EXERCISE REQUIREMENTS:
Reproduce, word for word, the stretch from "You are viewing" through "be recovered from." in the S3 throttling comment below.

TEXT PASSAGE:
You are viewing a plain text version of this content. The canonical link for it is here.
Posted to common-issues@hadoop.apache.org by "Steve Loughran (Jira)" <ji...@apache.org> on 2020/02/02 14:44:00 UTC
[jira] [Commented] (HADOOP-16823) Manage S3 Throttling exclusively in S3A client

    [ https://issues.apache.org/jira/browse/HADOOP-16823?page=com.atlassian.jira.plugin.system.issuetabpanels:comment-tabpanel&focusedCommentId=17028458#comment-17028458 ] 

Steve Loughran commented on HADOOP-16823:
-----------------------------------------


I've realised and that if we handle all failures in the S3A code, throttling on multi part copies may not be recovered from.

We delegate that work to the transfer manager into the SDK which partitions the file, copies each part in a separate thread/HTTP request and then coalesces. The only retry all logic our client puts around that is the full copy operation -farriers on individual part copy made immediately escalate into the the failure of the full copy. So imagine if you are copying a 2 GB file and a one 128 MB copy failed - the whole operation would fail and need to be retried.

We don't want that.

Ultimately we are going to have to move away from transfer manager -we have discussed that in the past and given it is not in the 2.0 SDK something we will be forced to do next year anyway. It's just been clear this would be an extra piece of work we didn't really want to do until forced just because of the effort it would take -at least 2-3 weeks and more scale tests to write.

I don't want to have to do it right now on what should be a small throttling fix.

Plan:

* add a switch to throttle in the AWS client SDK or not -but leave on by default
* but shrink page size of a bulk delete to 200 entries, so it is less likely to trigger overloads and the retries less traumatic.

AVAILABLE DATA:
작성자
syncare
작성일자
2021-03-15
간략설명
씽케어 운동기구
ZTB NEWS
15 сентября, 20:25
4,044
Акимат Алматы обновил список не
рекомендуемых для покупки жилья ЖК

--

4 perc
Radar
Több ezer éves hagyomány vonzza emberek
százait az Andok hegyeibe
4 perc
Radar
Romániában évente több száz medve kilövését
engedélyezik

...

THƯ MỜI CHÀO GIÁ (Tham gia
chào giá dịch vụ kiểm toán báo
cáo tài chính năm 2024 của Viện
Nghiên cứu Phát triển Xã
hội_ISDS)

RESULT OF THE EXERCISE:
You are viewing a plain text version of this content. The canonical link for it is here.
Posted to common-issues@hadoop.apache.org by "Steve Loughran (Jira)" <ji...@apache.org> on 2020/02/02 14:44:00 UTC
[jira] [Commented] (HADOOP-16823) Manage S3 Throttling exclusively in S3A client

    [ https://issues.apache.org/jira/browse/HADOOP-16823?page=com.atlassian.jira.plugin.system.issuetabpanels:comment-tabpanel&focusedCommentId=17028458#comment-17028458 ] 

Steve Loughran commented on HADOOP-16823:
-----------------------------------------


I've realised and that if we handle all failures in the S3A code, throttling on multi part copies may not be recovered from.